Local Blog: Clarendon Nights

Fun Fact: Virginia bars legally can’t advertise drink specials on their websites, so visit On Tap for happy hour promotions.

5 tips to roommate success

13 Jan

The silent toilet paper war. © Miaow Miaow on Creative Commons

So you’re squirreling away toilet paper in your bedroom because you’ve bought it for the last six months and your roommate never buys it and you will not budge no matter how many times you forget the roll in your room. Sound familiar?

I currently live with two great roommates who I met through craigslist, and while I consider myself extremely lucky to have a wonderful home life, I don’t think it’s by accident. I just counted how many craigslist roommates I’ve had over my lifetime … it’s 25. Granted, I’ve lived in two group houses which partially accounts for the large number, but it’s still a lot. And I’ve learned a thing or two over the years.

I’m the girl with the crazy roommate stories—the obsessive eater roommate who insisted that our answering machine message be in French, the narcissistic roommate who ruined my pots and left a permanent indentation of her butt on the couch, the ditzy roommate who worked at a topless bar and lost her pet chinchilla in the vents.

The following is my hard-earned advice.

5. Three is the magic number. I think having at least two roommates is key. It creates a less intense dynamic and if one roommate sucks, you can vent about it to the other one. Also, say worse case scenario your roommate skips town and leaves you stuck with an extra rent payment. If there are two of you, that’d be a little less of a burden.

4. You’re not looking for your best friend. In fact, you don’t want your roommate to be your best friend. That’s a drama disaster waiting to happen. Do you think the person will be pretty quiet, clean, considerate and responsible? That’s really all that matters.

3. Create a chore chart. This might sound dorky and unnecessary, but it’s a great way to prevent future resentment and frustration.
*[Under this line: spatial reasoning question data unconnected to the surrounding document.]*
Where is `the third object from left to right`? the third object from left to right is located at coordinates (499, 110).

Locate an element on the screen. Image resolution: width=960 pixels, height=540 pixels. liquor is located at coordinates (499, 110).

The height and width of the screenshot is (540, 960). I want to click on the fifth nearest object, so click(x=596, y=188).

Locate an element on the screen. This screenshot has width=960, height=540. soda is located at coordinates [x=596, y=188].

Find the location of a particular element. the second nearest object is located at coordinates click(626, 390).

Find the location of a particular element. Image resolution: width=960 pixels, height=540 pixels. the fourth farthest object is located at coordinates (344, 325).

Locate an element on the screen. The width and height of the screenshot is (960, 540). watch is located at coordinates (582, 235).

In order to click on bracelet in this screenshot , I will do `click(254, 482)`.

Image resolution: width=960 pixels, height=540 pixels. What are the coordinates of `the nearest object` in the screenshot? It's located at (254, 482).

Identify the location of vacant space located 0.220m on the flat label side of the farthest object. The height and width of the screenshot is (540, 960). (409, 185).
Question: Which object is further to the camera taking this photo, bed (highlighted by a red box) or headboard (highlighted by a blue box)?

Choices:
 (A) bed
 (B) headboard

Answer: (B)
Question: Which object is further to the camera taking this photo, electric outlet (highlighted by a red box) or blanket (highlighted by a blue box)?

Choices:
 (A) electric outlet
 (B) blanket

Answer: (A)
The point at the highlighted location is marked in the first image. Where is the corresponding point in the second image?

The chart doesn’t have to be super complex, but it should cover stuff like taking out the trash, emptying the dishwasher, mopping the kitchen floor and vacuuming. My roommates and I switch chores on a weekly basis.

2. Take time with your ad. Your craigslist ad should give a good amount of information and have some personality. I write three sections of an ad: the apartment building, the apartment and the roommates–about a paragraph each. By taking the time to put in details, you’ll be bombarded with fewer questions. Having an ad that has personality will have a greater chance of attracting the right match. For our ads, we write that The Bachelor is our guilty pleasure, and we’ll often get responses from people saying they too love The Bachelor. It’s a small thing, but it can really give you a sense of the person on the other end of the email.

1. Think ahead. If you don’t listen to any other piece of advice I’ve given you, listen to this one. Post your craigslist ad six to eight weeks in advance. You will not get nearly as much interest as you will if you post it two to four weeks in advance, but those who respond are generally much more responsible and put together.

5 questions to get answered before signing a lease

27 Sep

1. How far is the Metro? If you don’t drive to work, this question is critical. Don’t take the leasing agent’s word for it–what she might consider a “short walk” might actually be a mile. If a Metro stop isn’t close by, then see if you can commute conveniently by bus, but be aware that buses in DC aren’t known for their reliability.

2. Is there a 24-hour concierge? If not, you’ll need to get packages delivered to your work because it’s quite possible that they could get stolen from outside your door. I also feel much safer knowing that there’s someone monitoring the building 24/7.

3. What’s the parking like? Even if you get your own parking space, what about guest parking? Many apartment buildings have very limited guest parking.

4. Are there bed bugs? It’s an unpleasant topic, but DC is currently ranked 9th in the country for bed bugs. Ask the landlord but also look at apartment reviews to see if anyone in the building has complained about them.

5. What’s the laundry situation? If you don’t have a washer/driver in the apartment, make sure to look at the laundry room to see how many machines there are for the building. The last thing you want is laundry wars with neighbors.